→ TEXT UNDER STUDY:
I've been following the political winds on C-PALSY and watching the news
catch-as-catch-can.  Ken, I agree with you that much of the mess we find
ourselves in has much to do with the greed of speculative banks that lured
people into buying homes they really could not afford.  I think that they
knew--or thought they knew, statistically, that a certain percentage of
borrowers would not be able to pay their mortgages as rates rose, but they
lowballed the figures when they viewed the stats as they wished to see
them.  Here is an interesting essay by Nassim Nicholas Taleb who posits that
the banks,and the Fed, viewed probability through rose-colored glasses:

http://www.edge.org/3rd_culture/taleb08/taleb08_index.html

A big part of my job at the County is looking at "risk" (terrorism, flood,
famine, etc.) and matching it against "impact" (no one gets hurt, many get
hurt, everyone's dead, etc.) and coming up with an analysis (Risk Impact
Analysis).  Generally, events that are low risk, meaning they have a low
probability of occurring, have greater impact than events that are high risk
(high probability).  If we wish to minimize risk, then we concentrate on
things that are higher up on the risk scale.  For example, it's a pretty
high risk (high probability) that someone would bring a weapon into a
courtroom to settle a dispute, avenge a death, etc.  The impact, though,
would be (statistically) fairly low as the offender would likely be subdued
or killed before hurting more than one or two people in the courtroom.  We
want to minimize risk, though, so we put metal detectors at every outside
entrance and at the entrance to the courtrooms.

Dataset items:

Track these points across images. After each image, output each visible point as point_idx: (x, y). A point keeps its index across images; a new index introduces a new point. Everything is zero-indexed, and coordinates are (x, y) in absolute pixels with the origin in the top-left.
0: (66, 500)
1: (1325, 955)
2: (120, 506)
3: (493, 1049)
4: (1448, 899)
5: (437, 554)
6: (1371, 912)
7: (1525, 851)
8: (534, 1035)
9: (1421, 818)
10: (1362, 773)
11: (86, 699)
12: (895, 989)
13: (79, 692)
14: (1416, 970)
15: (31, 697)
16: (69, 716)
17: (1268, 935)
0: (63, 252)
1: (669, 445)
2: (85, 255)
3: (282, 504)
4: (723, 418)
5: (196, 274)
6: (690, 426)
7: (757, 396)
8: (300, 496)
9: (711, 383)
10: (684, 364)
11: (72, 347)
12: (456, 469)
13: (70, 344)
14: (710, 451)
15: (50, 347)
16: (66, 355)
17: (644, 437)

→ TASK LIST:
(A) Answer these questions from the message on risk and the banks:
(i) Whose essay does the writer offer as interesting reading?
(ii) What name does the writer give the analysis done at the County?
(iii) Where are metal detectors placed?
(B) Please translate this sentence from the message on risk and the banks into Spanish: "Generally, events that are low risk, meaning they have a low probability of occurring, have greater impact than events that are high risk (high probability)."
This data is separate material, apart from the message on risk and the banks.

→ ANSWERS GIVEN:
(A)
(i) Nassim Nicholas Taleb's.
(ii) Risk Impact Analysis.
(iii) At every outside entrance and at the entrance to the courtrooms.

(B) Por lo general, los eventos de bajo riesgo, es decir, que tienen una baja probabilidad de ocurrir, tienen un mayor impacto que los eventos de alto riesgo (alta probabilidad).